-- START SOURCE EXTRACT --

One day when I was very young I brought home from Sunday School a page from some sort of activity booklet. I believe it depicted Jesus being tempted by Satan. I cut out the image of Satan and pinned it to the wall of my bedroom. I found a blue foil star somewhere and pinned it in his hand. Somehow that seemed right. I’m sure at that tender age I didn’t know that Lucifer means Light-Bringer in Latin. I doubt I was aware that in the Book of Isaiah he was called Day Star, or Morning Star, son of Dawn.
Mom was a little upset by the display. “I won’t have devil worship in this house,” she said. I explained that I wasn’t worshiping him, I just thought he looked cool, with the horns and bat-wings and all. Besides, I pointed to the star as evidence that he’d turned good.
But I think the real reason Satan interested me was as a symbol or icon of transgression. From those very early days to this, I’ve been fascinated by transgressive behavior, rebels and outcasts, deviants and misfits, anyone that goes against the dominant narrative, anything that seems offensive to mainstream sensibilities.
I am not speaking of an obsession, just a mild fascination, an enduring interest. I know I’m not alone in this. It’s easy to look around and see there are plenty of people who share this interest. But I also recognize that it’s a minority position.

-- END SOURCE EXTRACT --
-- START DATASET CONTENT --

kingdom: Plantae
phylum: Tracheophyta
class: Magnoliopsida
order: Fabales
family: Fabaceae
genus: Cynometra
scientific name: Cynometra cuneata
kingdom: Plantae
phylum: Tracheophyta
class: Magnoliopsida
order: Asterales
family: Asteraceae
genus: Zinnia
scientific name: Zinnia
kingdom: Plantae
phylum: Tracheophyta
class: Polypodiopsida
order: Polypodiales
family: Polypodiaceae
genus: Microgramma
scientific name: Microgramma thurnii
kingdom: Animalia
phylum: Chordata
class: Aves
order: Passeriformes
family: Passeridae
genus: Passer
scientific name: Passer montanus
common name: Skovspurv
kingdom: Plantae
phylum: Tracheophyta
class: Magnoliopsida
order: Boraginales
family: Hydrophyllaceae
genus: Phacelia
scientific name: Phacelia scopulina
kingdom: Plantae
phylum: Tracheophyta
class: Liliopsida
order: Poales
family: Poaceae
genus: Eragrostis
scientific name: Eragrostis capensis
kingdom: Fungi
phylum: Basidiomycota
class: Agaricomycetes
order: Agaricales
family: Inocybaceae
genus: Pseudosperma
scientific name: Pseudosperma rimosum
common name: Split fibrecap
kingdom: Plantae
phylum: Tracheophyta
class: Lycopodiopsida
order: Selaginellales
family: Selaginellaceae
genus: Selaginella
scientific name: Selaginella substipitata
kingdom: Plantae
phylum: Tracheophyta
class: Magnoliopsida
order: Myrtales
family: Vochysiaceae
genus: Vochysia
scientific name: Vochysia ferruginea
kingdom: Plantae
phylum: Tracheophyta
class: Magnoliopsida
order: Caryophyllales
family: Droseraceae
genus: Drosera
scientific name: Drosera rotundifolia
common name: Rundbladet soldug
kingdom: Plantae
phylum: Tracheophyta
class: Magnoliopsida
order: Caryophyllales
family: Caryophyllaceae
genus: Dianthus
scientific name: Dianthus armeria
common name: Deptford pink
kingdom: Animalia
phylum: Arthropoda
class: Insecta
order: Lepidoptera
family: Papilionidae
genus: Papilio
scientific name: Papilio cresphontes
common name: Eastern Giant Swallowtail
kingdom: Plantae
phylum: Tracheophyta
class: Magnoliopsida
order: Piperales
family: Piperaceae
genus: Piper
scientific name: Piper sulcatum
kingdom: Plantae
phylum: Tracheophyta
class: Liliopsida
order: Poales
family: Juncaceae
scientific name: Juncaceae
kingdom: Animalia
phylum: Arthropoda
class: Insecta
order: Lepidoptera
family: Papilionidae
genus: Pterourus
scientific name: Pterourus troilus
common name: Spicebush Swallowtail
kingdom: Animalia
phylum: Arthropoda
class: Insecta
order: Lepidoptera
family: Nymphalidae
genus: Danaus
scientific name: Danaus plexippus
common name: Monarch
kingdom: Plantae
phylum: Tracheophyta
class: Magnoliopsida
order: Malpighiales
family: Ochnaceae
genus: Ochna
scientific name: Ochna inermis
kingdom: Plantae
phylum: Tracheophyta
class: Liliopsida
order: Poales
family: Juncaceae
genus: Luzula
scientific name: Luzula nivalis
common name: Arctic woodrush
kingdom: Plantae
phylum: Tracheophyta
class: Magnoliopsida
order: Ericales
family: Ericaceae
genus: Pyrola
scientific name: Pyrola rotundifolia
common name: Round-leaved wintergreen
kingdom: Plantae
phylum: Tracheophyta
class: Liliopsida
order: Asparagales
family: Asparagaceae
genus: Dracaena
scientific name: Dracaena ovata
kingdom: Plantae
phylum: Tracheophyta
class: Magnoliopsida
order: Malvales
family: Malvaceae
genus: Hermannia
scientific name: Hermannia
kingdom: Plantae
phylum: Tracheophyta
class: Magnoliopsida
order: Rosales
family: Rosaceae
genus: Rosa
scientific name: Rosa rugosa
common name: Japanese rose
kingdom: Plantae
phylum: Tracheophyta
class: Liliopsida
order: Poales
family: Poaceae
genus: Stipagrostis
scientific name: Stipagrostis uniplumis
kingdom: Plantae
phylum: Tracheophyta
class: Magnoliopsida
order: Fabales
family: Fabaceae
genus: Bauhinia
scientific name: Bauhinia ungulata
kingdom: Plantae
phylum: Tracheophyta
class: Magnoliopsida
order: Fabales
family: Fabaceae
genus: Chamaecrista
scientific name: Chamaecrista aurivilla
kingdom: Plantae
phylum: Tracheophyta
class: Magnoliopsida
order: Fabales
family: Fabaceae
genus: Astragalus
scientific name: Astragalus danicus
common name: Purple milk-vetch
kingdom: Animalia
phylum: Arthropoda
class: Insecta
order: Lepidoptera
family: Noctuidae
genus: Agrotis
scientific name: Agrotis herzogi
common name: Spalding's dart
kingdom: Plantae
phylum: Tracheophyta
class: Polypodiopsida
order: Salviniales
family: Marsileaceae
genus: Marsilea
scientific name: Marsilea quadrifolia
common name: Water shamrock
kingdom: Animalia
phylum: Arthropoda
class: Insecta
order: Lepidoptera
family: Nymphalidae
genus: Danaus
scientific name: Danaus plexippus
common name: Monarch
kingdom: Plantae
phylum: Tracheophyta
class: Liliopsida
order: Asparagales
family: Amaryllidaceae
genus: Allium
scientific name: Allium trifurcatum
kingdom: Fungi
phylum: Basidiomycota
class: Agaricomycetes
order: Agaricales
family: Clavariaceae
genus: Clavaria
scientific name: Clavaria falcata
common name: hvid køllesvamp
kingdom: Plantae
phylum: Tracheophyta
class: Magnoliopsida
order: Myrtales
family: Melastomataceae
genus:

-- END DATASET CONTENT --

THINGS TO DO:
A: In the Satan essay, retype everything from "One day when" down to "son of Dawn.".
B: According to the Satan essay, what names does the Book of Isaiah give Satan? List them all.

SOLUTIONS TO THE TASKS:
A:
One day when I was very young I brought home from Sunday School a page from some sort of activity booklet. I believe it depicted Jesus being tempted by Satan. I cut out the image of Satan and pinned it to the wall of my bedroom. I found a blue foil star somewhere and pinned it in his hand. Somehow that seemed right. I’m sure at that tender age I didn’t know that Lucifer means Light-Bringer in Latin. I doubt I was aware that in the Book of Isaiah he was called Day Star, or Morning Star, son of Dawn.

B:
Day Star
Morning Star
son of Dawn